Aujourd’hui, en la Fête-Dieu, je vais essayer de détruire deux mythes.

Le premier mythe est le suivant. Des catholiques-romains (et parfois des protestants aussi) regardent les 39 articles de religion des anglicans, les lisent superficiellement, puis ils déduisent erronément que la doctrine anglicane sur l’Eucharistie serait protestante. En effet, l’article 28 dit: «The body of Christ is given, taken, and eaten in the Supper, only after an heavenly and spiritual manner. And the mean whereby the body of Christ is received and eaten in the Supper is Faith.» Comment faut-il interpréter cet article?
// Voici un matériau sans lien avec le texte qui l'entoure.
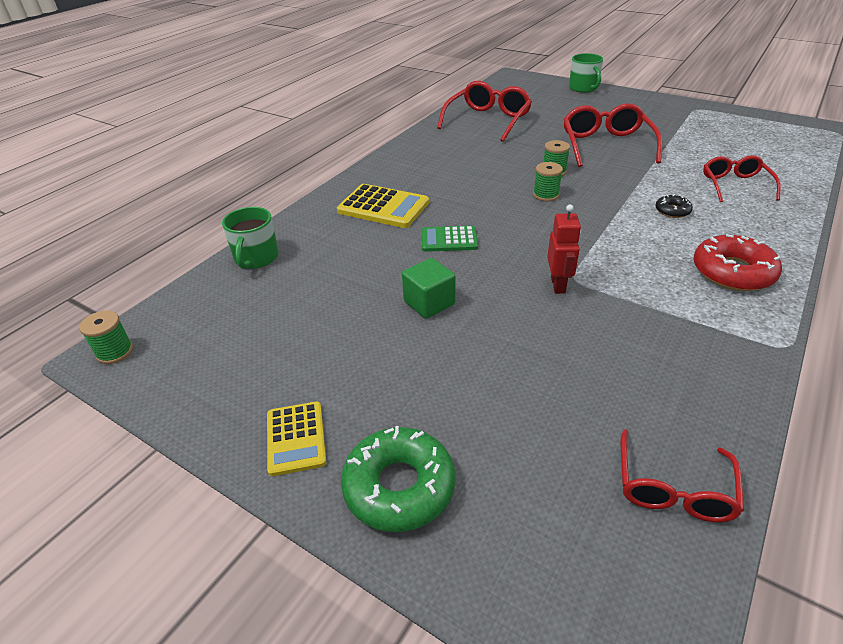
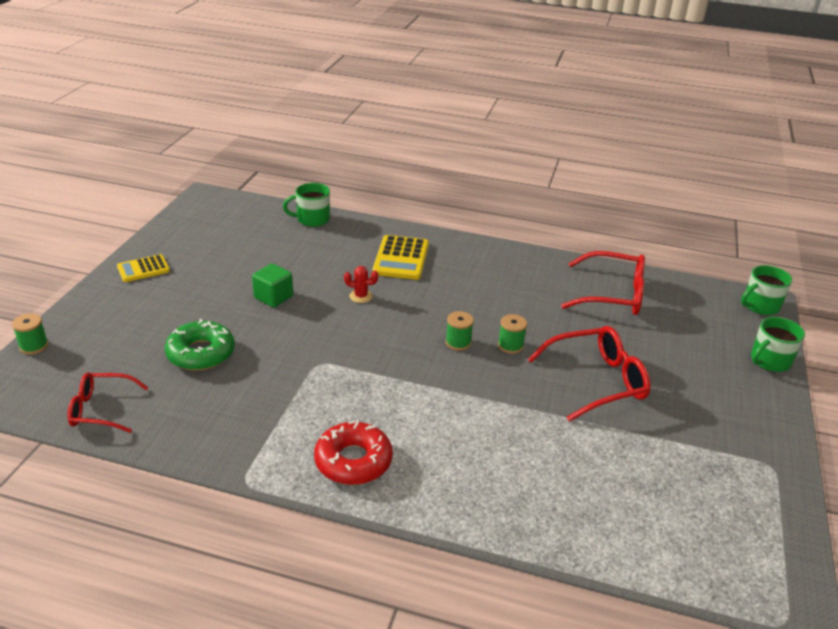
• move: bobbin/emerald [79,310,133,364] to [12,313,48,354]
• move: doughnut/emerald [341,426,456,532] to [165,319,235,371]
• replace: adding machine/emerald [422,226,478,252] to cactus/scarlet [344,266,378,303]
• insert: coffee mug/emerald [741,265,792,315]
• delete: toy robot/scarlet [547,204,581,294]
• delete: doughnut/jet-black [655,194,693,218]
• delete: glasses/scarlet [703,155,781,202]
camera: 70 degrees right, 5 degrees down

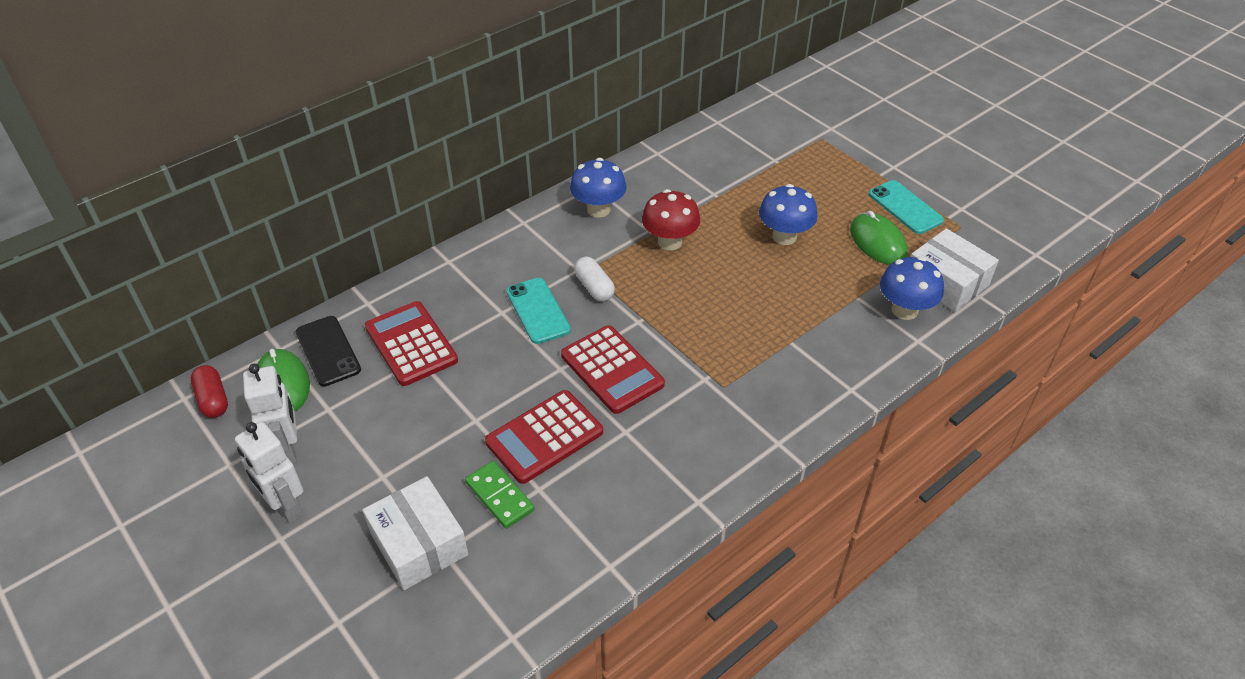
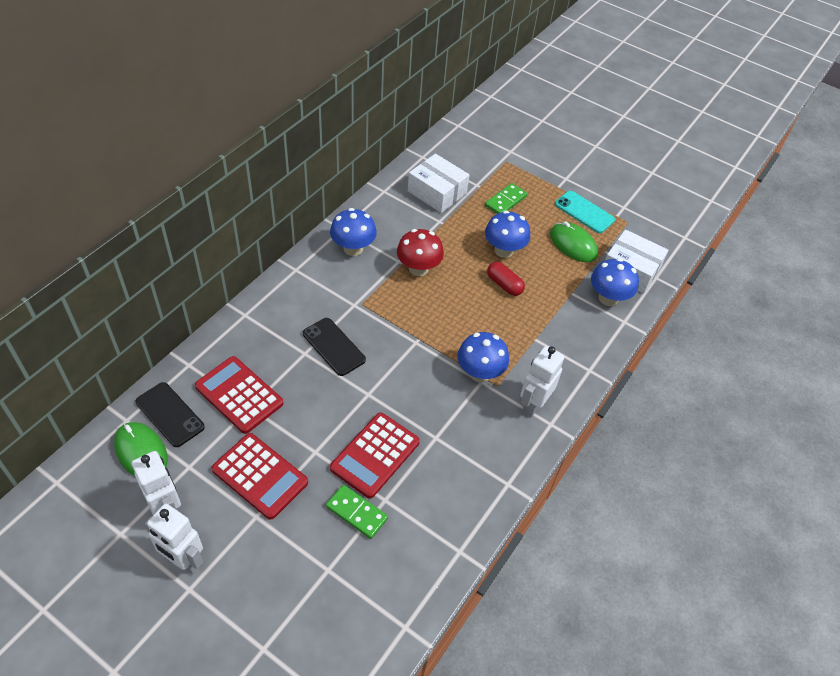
• move: adding machine/scarlet [561,325,665,414] to [212,433,308,520]
• recolor: phone/turquoise [506,278,571,344] to phone/jet-black [303,318,366,376]
• move: package/pure white [362,476,468,590] to [408,153,470,213]
• insert: toadstool/blue [457,332,509,382]
• insert: domino tile/emerald [485,183,527,214]
• move: pill shape/scarlet [191,365,228,418] to [487,262,525,296]
• insert: toy robot/pure white [520,346,564,417]
• delete: pill shape/pure white [574,257,615,301]
camera: 20 degrees left, 5 degrees up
Voici l’invitatoire de la Fête-Dieu dans le manuscrit de Tongres (NL-DHk 70 E 4): «Christum regum regem adoremus dominum qui carnem suam et sanguinem in escam transfert mentium (source) Dans le même, l’antienne au Benedictus est la suivante: «Dominus Iesus Christus […] caritatis arte provida pigmenta composuit, quibus lethargicam mentem renovatam cottidie suæ salutis memoria propelleret, qui edentulam plebem, quæ verbum antiquam et æternum principium quasi solidum cibum ruminare non poterat, hoc prædulcissimo confecto liquamine in panis et vini sacramento consuefecit sorbilare» (source), c’est-à-dire «Le Seigneur Jésus Christ, par l’art de la charité, a institué pour la postériorité les signes par lesquels, en vue de soigner l’intelligence léthargique, on perpétuerait quotidiennement la mémoire de son salut, et que le peuple édenté, qui ne peut pas mâcher le Verbe antique, principe éternel, en tant que nourriture solide, absorberait fréquemment, dans le mélange très doux du sacrement du pain et de vin.» Cette antienne, dérivée du traité d’Innocent III sur le sacrement de l’autel, ainsi que l’invitatoire parlent de mens dans son acception tardive d’esprit ou âme. L’hyperbole du peuple édenté indique notre incapacité de communier au Christ, à part à travers les espèces du pain et du vin. L’article anglican, tout en rejetant le mot “transsubstantiation”, qui se trouve dans le traité d’Innocent III, en adopte néanmoins le langage. Autant Innocent III (et l’antienne liégeoise-tongrienne) que les articles anglicans disent la même chose: dans l’Eucharistie, il ne s’agit pas d’une manducation “de boucherie”; la manducation «spirituelle» est opposée non pas à la présence réelle, mais à une manducation charnelle, “de boucherie”.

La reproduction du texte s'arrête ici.